There is a mechanism for VMs to communicate with each other though, and this allows them to coordinate work. This would mean that a primary thread could accept new connections, then pass them off to a new VM to actually process. This allows you to process connections in actual parallel, in addition, because the VMs are completely separated, this even works for non-thread safe applications like Rails.

AkitaOnRails: Ezra also mentioned about a possible mod_rubinius in the making. How is it going? This definitely makes the Rubinius stack even stronger. Together with Merb, Rubinius plus multi-VM capabilities plus mod_rubinius would be a killer deployment package.

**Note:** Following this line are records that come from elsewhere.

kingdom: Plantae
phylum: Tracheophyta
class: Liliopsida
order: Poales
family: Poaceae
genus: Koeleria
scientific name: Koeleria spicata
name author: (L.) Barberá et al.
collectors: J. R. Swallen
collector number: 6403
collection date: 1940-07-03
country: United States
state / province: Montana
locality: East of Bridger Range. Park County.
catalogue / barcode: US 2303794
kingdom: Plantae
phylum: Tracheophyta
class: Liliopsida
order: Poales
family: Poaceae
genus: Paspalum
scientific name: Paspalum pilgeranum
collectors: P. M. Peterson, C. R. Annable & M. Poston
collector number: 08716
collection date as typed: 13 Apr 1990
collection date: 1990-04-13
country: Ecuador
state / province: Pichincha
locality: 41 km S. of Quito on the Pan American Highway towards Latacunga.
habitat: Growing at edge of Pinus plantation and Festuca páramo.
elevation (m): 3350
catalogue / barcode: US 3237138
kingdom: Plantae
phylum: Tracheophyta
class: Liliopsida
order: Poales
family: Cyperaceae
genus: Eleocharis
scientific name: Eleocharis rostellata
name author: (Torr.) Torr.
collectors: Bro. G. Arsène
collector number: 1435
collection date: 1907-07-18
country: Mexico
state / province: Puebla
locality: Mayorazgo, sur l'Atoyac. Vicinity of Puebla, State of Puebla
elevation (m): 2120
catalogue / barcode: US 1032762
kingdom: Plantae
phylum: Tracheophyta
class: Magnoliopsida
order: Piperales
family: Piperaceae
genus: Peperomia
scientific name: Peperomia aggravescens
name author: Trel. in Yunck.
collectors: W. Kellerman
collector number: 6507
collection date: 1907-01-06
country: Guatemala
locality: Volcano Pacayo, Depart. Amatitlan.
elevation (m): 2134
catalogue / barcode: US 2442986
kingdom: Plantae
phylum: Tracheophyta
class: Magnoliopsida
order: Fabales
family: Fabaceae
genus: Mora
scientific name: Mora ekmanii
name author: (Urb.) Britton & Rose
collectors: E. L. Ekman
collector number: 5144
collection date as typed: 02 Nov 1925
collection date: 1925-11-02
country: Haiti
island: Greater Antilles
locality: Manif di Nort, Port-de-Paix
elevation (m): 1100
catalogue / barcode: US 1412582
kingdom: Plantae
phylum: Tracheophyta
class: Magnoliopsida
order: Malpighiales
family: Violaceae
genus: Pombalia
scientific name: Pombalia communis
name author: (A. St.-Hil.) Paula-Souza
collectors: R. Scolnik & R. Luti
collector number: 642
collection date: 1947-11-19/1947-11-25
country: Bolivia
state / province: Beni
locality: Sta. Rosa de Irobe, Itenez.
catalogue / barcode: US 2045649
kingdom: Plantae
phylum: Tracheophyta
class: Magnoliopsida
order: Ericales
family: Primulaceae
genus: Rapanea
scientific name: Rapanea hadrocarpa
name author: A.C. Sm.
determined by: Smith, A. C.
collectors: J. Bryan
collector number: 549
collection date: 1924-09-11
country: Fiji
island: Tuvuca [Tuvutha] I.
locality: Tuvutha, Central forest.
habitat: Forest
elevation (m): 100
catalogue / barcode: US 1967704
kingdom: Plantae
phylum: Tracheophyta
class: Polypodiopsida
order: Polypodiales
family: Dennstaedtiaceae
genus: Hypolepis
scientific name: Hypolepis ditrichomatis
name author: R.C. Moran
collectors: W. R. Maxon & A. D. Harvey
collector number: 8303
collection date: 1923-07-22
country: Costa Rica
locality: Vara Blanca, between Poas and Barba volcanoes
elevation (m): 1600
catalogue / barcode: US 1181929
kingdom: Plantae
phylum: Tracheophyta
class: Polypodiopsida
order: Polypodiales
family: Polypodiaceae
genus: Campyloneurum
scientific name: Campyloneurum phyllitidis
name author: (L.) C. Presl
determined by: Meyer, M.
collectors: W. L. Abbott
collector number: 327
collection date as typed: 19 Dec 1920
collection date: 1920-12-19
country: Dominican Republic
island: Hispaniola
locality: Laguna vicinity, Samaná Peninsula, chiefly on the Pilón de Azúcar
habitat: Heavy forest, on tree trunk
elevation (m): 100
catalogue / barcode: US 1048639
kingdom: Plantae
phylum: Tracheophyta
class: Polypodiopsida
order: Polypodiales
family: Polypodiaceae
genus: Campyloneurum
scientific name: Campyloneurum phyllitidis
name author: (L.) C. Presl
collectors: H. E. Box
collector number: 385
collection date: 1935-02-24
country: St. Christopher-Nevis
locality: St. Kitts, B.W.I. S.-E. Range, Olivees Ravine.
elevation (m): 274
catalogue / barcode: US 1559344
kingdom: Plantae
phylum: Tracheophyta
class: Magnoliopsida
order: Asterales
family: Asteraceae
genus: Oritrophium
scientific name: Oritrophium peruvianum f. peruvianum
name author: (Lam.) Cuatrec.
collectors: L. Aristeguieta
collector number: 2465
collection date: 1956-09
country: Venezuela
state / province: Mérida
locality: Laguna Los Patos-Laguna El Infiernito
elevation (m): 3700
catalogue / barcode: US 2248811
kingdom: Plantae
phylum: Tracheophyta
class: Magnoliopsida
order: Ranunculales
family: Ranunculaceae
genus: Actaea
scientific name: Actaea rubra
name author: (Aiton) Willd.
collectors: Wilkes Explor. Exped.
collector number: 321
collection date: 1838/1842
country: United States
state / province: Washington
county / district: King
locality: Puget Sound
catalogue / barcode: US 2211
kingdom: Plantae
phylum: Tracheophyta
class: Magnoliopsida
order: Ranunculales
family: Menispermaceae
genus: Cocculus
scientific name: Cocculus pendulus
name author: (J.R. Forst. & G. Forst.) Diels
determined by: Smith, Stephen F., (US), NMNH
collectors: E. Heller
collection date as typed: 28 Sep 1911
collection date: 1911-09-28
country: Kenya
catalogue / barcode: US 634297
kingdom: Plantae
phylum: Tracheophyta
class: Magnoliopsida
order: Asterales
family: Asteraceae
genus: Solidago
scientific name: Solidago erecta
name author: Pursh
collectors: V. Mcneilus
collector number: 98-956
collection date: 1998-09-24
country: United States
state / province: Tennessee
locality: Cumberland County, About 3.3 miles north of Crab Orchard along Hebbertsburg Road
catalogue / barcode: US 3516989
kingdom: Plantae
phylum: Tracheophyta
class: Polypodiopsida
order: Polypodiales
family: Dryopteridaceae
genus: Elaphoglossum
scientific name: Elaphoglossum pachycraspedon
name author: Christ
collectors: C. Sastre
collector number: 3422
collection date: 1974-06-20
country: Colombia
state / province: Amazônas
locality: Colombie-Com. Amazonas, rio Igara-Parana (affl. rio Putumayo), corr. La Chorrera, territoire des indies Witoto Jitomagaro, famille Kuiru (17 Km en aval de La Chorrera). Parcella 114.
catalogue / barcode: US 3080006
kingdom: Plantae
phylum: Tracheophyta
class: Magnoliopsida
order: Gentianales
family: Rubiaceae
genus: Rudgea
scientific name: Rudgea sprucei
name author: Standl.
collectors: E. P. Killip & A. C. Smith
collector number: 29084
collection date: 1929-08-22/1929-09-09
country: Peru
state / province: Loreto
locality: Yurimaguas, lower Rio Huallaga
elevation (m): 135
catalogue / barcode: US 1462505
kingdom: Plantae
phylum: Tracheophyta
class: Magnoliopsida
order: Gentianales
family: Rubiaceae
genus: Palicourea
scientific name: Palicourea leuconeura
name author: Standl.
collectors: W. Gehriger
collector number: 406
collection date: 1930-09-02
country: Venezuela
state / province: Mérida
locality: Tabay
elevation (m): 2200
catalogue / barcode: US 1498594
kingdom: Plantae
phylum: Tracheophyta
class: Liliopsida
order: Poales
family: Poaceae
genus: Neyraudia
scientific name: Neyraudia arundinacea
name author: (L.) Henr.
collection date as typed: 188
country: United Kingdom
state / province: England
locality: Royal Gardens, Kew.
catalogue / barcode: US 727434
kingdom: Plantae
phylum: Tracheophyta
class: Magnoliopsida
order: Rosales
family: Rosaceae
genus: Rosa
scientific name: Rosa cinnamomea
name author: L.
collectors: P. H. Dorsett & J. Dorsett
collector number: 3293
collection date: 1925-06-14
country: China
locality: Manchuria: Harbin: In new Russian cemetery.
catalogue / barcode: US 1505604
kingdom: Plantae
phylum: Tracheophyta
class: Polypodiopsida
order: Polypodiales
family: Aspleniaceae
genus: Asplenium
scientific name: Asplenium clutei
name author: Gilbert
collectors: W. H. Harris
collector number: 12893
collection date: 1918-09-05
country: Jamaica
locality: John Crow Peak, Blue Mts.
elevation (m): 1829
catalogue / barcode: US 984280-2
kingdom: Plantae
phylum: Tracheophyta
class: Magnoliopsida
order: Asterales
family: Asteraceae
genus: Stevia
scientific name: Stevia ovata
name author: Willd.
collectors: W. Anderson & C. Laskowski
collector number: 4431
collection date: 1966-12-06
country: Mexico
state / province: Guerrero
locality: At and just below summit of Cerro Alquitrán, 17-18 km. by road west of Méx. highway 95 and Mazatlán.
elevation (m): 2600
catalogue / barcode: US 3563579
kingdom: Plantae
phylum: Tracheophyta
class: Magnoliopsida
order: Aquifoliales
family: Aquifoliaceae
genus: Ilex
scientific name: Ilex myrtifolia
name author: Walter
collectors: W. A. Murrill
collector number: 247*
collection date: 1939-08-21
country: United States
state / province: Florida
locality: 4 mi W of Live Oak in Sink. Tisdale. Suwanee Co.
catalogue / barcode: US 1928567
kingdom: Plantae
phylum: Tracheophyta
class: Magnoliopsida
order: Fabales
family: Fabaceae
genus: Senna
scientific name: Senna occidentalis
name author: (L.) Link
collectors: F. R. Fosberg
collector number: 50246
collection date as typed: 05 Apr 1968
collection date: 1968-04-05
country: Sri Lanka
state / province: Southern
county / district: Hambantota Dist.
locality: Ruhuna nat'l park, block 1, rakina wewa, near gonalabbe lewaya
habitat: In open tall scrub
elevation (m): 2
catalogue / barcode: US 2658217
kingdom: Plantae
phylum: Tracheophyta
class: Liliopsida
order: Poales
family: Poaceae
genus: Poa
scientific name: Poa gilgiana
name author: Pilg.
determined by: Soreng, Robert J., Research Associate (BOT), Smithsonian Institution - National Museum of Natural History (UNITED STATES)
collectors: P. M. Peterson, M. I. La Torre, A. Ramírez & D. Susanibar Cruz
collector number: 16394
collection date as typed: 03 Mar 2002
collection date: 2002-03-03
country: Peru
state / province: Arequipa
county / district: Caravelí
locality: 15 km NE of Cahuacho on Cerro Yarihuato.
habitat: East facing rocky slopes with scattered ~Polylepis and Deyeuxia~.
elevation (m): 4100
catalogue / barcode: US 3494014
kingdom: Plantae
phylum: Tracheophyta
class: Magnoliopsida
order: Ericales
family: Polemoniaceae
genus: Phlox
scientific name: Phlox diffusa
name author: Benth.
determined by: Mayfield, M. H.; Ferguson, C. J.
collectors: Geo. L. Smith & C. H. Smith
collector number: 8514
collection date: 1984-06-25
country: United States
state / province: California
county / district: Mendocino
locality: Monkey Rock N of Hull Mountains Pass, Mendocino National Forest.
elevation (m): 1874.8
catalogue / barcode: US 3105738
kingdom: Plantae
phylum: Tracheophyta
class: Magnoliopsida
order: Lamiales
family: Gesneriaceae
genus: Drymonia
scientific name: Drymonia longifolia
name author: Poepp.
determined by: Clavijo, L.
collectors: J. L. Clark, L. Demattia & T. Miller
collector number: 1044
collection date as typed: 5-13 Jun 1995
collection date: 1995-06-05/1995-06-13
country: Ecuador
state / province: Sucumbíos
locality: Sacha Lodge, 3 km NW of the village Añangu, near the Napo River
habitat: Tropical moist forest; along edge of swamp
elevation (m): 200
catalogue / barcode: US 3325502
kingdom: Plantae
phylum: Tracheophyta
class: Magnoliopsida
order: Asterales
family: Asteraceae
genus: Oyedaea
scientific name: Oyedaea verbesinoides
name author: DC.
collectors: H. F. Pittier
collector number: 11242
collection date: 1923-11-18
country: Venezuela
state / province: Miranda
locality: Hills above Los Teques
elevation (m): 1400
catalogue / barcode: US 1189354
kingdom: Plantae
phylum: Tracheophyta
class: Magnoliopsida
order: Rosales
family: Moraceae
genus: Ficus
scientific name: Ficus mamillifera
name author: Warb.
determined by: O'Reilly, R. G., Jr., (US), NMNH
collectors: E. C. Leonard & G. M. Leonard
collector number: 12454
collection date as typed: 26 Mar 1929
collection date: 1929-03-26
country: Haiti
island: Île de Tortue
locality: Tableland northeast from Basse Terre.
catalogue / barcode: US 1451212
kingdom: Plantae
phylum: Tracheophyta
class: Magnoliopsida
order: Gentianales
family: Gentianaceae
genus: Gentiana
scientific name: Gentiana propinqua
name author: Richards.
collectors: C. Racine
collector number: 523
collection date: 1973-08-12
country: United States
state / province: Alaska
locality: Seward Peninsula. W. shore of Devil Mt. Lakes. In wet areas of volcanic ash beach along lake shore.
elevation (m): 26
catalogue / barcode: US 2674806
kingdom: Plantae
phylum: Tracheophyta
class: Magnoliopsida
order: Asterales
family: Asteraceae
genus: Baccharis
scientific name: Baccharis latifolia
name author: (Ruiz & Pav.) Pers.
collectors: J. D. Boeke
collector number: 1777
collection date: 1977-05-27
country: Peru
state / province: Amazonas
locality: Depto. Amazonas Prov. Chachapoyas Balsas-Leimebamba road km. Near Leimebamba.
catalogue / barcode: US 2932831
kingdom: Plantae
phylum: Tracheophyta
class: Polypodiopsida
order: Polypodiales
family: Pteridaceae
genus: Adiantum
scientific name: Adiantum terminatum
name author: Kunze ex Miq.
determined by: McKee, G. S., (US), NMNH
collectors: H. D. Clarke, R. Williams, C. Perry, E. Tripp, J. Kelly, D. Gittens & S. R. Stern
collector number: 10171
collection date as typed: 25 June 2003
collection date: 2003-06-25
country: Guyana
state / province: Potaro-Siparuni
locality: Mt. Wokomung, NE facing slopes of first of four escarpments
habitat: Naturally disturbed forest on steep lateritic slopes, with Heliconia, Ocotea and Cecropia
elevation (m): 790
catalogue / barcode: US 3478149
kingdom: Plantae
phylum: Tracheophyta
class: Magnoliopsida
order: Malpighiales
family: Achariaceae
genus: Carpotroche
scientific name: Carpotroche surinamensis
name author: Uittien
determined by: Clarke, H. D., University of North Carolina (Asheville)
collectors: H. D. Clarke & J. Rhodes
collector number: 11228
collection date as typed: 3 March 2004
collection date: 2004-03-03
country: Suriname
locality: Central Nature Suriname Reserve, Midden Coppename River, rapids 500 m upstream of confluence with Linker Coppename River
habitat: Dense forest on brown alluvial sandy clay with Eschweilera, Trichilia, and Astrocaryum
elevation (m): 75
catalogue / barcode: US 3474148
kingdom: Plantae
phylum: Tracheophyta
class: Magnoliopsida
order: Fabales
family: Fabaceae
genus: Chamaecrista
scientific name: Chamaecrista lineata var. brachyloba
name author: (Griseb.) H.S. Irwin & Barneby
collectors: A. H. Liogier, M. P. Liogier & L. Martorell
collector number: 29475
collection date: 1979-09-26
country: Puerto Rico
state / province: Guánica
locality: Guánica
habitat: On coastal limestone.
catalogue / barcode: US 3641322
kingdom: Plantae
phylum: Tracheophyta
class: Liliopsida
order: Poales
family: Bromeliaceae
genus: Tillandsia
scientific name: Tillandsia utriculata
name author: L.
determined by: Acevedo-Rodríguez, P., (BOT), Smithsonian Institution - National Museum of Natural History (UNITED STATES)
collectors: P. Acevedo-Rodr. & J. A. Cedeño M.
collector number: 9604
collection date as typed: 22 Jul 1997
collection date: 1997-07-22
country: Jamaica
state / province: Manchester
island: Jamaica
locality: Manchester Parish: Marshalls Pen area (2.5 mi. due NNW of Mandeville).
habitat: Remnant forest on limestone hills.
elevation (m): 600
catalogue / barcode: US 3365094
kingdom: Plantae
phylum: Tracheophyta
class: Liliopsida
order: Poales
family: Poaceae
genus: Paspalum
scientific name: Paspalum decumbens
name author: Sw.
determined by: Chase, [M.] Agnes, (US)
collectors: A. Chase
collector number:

Evan Phoenix: Yes, a mod_rubinius project is just beginning. The multi-VM code and mod_rubinius overlap a bunch, so you’ll be able to have VM pools for sites, all managed through apache. We’re hoping that mod_rubinius can really simplify the Rails/Ruby deployment picture. It will operate similarly to mod_python, allowing a VM to remain running between requests, and likely even run background tasks.

AkitaOnRails: How long do you guess we are from a fully MRI-1.8 compatible release?

Evan Phoenix: We still don’t have a firm date, mainly because what fully complaint MRI-1.8 is is still unknown. We are still adding specs, working to properly define 1.8. That being said, we’re really hitting a stride and progress is advancing rapidly. We’re very close to properly running Rubygems. Ezra recently was able to run Merb on top of Rubinius, running under webrick.

I’m going to be doing a 0.9 release this week, because we’ve made so much progress since 0.8. My big hope is that by RailsConf in May, we’ll be running Rails. But don’t hold me to that. This is open source after all. :)

AkitaOnRails: Thanks, I think this is it.

Evan Phoenix: Thanks for your patience!